Exercise requirements - Present every line of text in the records below as a Markdown table with the columns "No." and "Line," numbering the rows in order. Omit blank lines and leave the pictures out.

*** Opening of Input data ***

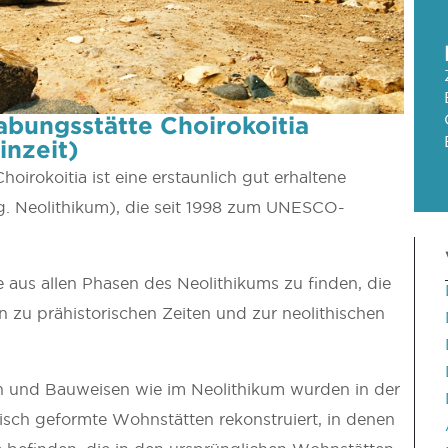
abungsstätte Choirokoitia
inzeit)
irokoitia ist eine erstaunlich gut erhaltene
g. Neolithikum), die seit 1998 zum UNESCO-
 aus allen Phasen des Neolithikums zu finden, die
 zu prähistorischen Zeiten und zur neolithischen
n und Bauweisen wie im Neolithikum wurden in der
risch geformte Wohnstätten rekonstruiert, in denen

*** Close of Input data ***

Answer below -
| No. | Line |
|---|---|
| 1 | abungsstätte Choirokoitia |
| 2 | inzeit) |
| 3 | irokoitia ist eine erstaunlich gut erhaltene |
| 4 | g. Neolithikum), die seit 1998 zum UNESCO- |
| 5 |  aus allen Phasen des Neolithikums zu finden, die |
| 6 |  zu prähistorischen Zeiten und zur neolithischen |
| 7 | n und Bauweisen wie im Neolithikum wurden in der |
| 8 | risch geformte Wohnstätten rekonstruiert, in denen |